The Ebola virus was first identified in humans in 1976, however, the disease may have existed for 23 million years — much longer than previously believed.
Researchers at the University at Buffalo have found that Filoviruses, the viral family that Ebola and it’s cousin Marburg belong to, interacted with mammals far earlier than the 10,000 years ago mark as previously believed. Evidence of viruses in the Filoviridae family appears in the genetic material left behind by fossilized rodents.
Found specifically in hamsters and voles, the viral fossil genetic material, called VP35, appeared in the same place within the genomes of four different species of rodents. This means that the genetic material was acquired by these rodents prior to the Miocene Epoch, when the rodents evolved into different species. This makes the ancestor virus to Ebola and Marbug between 16 and 23 million years old.

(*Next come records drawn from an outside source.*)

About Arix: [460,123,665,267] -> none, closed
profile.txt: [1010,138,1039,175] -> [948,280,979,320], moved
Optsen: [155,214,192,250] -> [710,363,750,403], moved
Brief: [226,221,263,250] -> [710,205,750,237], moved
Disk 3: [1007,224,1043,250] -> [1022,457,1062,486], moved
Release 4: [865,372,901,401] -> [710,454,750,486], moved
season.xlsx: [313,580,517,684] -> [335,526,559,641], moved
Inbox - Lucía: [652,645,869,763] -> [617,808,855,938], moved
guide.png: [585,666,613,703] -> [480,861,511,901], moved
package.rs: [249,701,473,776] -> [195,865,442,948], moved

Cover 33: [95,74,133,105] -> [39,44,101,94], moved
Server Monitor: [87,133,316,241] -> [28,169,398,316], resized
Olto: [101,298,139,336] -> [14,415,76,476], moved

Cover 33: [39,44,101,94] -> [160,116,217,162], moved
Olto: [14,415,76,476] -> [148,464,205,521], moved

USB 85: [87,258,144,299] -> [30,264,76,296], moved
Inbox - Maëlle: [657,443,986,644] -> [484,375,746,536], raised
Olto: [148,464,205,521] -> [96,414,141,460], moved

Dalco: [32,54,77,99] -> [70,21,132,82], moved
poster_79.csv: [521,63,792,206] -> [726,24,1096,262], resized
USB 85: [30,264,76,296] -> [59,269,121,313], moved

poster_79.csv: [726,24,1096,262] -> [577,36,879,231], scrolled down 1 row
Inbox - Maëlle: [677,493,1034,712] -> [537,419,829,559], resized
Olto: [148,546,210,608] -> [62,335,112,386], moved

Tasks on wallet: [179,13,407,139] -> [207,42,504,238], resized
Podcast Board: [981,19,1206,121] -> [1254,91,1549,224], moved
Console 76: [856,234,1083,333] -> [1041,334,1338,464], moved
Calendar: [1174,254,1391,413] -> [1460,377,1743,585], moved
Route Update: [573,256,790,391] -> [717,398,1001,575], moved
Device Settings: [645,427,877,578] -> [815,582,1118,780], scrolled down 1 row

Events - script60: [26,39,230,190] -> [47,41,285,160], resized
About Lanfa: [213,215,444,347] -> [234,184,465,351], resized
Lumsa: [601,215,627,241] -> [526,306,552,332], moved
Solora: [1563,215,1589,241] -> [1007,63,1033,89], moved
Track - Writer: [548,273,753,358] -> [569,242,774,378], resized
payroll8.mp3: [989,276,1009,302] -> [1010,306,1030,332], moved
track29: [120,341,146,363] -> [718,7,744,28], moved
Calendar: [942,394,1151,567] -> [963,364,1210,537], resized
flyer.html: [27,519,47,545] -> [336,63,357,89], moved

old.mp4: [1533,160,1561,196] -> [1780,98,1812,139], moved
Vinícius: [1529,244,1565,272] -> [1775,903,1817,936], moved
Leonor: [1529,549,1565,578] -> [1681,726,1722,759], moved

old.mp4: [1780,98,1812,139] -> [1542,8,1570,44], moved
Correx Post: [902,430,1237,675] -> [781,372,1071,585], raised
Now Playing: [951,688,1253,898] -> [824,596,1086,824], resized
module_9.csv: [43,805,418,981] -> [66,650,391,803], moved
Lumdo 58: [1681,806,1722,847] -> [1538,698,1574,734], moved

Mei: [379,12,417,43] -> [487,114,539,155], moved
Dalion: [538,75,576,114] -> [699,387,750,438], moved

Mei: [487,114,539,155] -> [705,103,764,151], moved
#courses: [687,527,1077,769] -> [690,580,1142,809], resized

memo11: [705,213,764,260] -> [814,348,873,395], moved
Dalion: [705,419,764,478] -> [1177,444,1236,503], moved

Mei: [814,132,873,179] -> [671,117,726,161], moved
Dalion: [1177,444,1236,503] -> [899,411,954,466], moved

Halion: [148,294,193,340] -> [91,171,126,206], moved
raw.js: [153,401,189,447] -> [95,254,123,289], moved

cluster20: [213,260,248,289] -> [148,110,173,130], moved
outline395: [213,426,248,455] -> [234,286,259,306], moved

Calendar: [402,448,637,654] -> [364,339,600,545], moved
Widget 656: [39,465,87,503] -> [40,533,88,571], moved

The VP35 fossil’s genetic material is also more closely related to Ebola than to Marburg, meaning that the viruses had already started to diverge and mutate prior to the Miocene. This information, some of the first historical hint about the origins of Ebola, could open the door for more insights into other filoviruses generally and even as to what species could be serving as “reservoirs” for Ebola and Marbug, information that could lead to prevention and potentially treatment of the diseases.
As of this article there have been 5692 lab-confirmed cases of Ebola resulting in 4922 deaths and one confirmed case of Marbug in 2014. The patient with Marbug succumbed from the virus.